For the youth of today, ‘Two Tone’ would be the terminology used to refer to the hairstyles of such modern day musical superstars as Melanie Martinez and Ash Costello (of New Years Day fame), much to the disappointment of many folks of a certain vintage. To these people, those two words encapsulate the sound of an entire generation, with its ska roots and rocksteady tempos fusing to a sound that describes the tone of late 70’s Britain.
At the basis of this musical revolution is where The Beat could be found and still remain. Tonight, they’re playing the local theatre in my hometown of Deal in Kent (don’t worry, nobody else has heard of it either), without an entirely original line-up to a sold out audience. It’s an electric atmosphere, and it just goes to ask the question, why did Two Tone lose so much popularity? Ska has seen three waves alone, the third being a HUGE resurgence of in original form and as ska-punk, with the likes of Reel Big Fish, The Mighty Mighty Bosstones, Less Thank Jake and Rancid getting in on the action in the mid-90’s.
It’s noticeable that the crowd has very few people under the age of 35 in attendance, but the performance the band give is nothing short of marvellous and, quite frankly, the energy in the room is similar to that you’d find at any new-generation rock show that night. The band are fully aware of what is expected of them tonight and, more than likely, every other night they play: the hits. Despite having a wealth of new material right up to and including 2016’s ‘Bounce’, it is the classic tunes (more of which a little later) that are met with the most love. Unlike with many bands with such a long lifespan, the lesser known material is still met with an incredibly positive reaction, which only goes to make the show all the more special and unique. Everyone here is here for good music and, even though they all waiting for the ones they know, just the sound of a great band playing great tunes is enough to keep the party going.
With the rise in 70’s punk and skinhead fashions creeping into the mainstream, could it mean that a new wave of bands like this is set to grace the music scene of 2017? Will a whole new generation discover this incredible sound in an entirely new light? Will there be a Two-Tone number one hit with a guest appearance from Pitbull (the sign that you’re now a full-fledged pop star)?
The Two-Tone culture is deeply rooted in ska and reggae music, with some of the sharpest, most Fred Perry heavy styles of any musical group to date.

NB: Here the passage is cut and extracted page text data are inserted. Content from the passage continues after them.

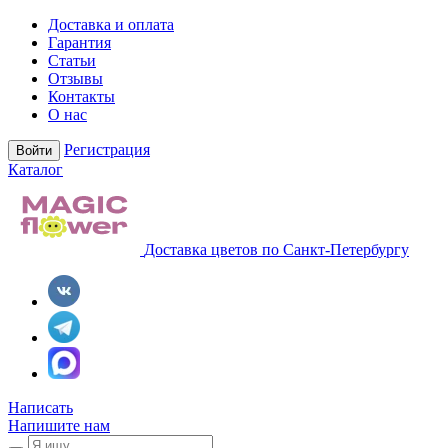
Доставка и оплата
Гарантия
Статьи
Отзывы
Контакты
О нас
Регистрация
Войти
Каталог
Доставка цветов по Санкт-Петербургу
Написать
Напишите нам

It’s noticeable, though, it’s a culture that seems to be more of a life choice than a simple musical fashion. Many of the people in the room tonight are still rocking the same fashions that they were in the late seventies and, if we’re honest, how many styles can put that level of long-term dedication on their CV? Let’s see if those 2006 Emo threads will still look good in 2030 (Note: The Author of this article prays to God that they do. Otherwise, he’s going to be on poorly dressed older gent). It’s a look that could never probably take over the mainstream for the long-haul, as it is an extreme, solid image, but perhaps this is for the best. Perhaps some things should remain sacred?
Only time will tell. But for now, we’re just glad that bands like The Beat are here and still supplying the world with their stomping hits like a nearly fifteen-minute version of ‘Mirror In The Bathroom‘ (an incredible closing number) and their cracking re-imagining of Smokey Robinson’s legendary tune ‘Tears Of A Clown‘.
A 10/10 show from an outfit who know their craft inside out.